The lines from the one containing "социально-гуманитарная направленность | | | |" through the end of the entries are what to output; reproduce them exactly and add nothing.

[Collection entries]
^^^^^^^^

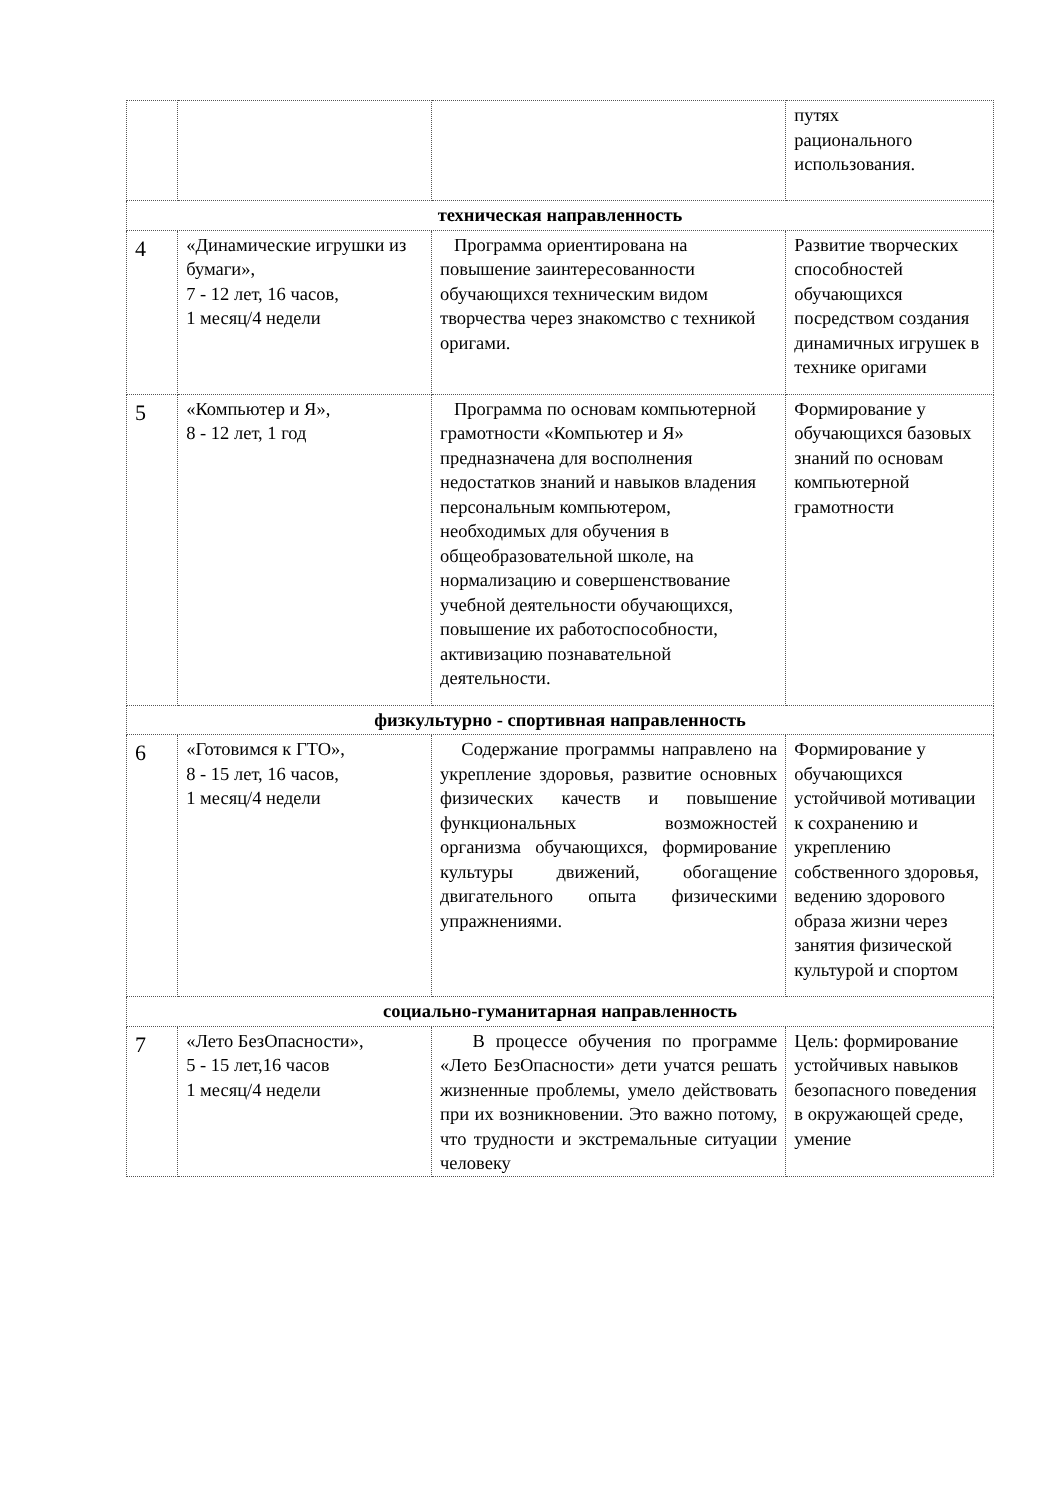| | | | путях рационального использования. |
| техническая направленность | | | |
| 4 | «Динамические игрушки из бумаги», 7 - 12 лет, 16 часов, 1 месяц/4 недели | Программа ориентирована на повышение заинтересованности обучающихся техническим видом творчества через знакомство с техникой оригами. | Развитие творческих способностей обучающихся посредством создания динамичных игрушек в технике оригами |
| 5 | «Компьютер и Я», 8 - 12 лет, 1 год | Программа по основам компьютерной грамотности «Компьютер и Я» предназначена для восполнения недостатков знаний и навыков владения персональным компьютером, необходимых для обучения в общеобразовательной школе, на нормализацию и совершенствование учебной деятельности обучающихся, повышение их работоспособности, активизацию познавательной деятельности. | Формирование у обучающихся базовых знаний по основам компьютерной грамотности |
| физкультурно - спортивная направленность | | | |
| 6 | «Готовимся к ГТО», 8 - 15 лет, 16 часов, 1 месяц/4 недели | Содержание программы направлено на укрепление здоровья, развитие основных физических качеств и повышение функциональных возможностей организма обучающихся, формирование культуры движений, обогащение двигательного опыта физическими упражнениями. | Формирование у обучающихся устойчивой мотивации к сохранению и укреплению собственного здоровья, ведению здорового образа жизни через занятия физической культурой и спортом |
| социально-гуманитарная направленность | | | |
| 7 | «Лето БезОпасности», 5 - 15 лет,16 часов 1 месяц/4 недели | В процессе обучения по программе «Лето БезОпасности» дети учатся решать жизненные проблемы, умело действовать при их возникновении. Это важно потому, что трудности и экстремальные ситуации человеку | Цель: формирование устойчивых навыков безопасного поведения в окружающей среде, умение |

^^^^^^^^

RESPONSE AREA:
| социально-гуманитарная направленность | | | |
| 7 | «Лето БезОпасности», 5 - 15 лет,16 часов 1 месяц/4 недели | В процессе обучения по программе «Лето БезОпасности» дети учатся решать жизненные проблемы, умело действовать при их возникновении. Это важно потому, что трудности и экстремальные ситуации человеку | Цель: формирование устойчивых навыков безопасного поведения в окружающей среде, умение |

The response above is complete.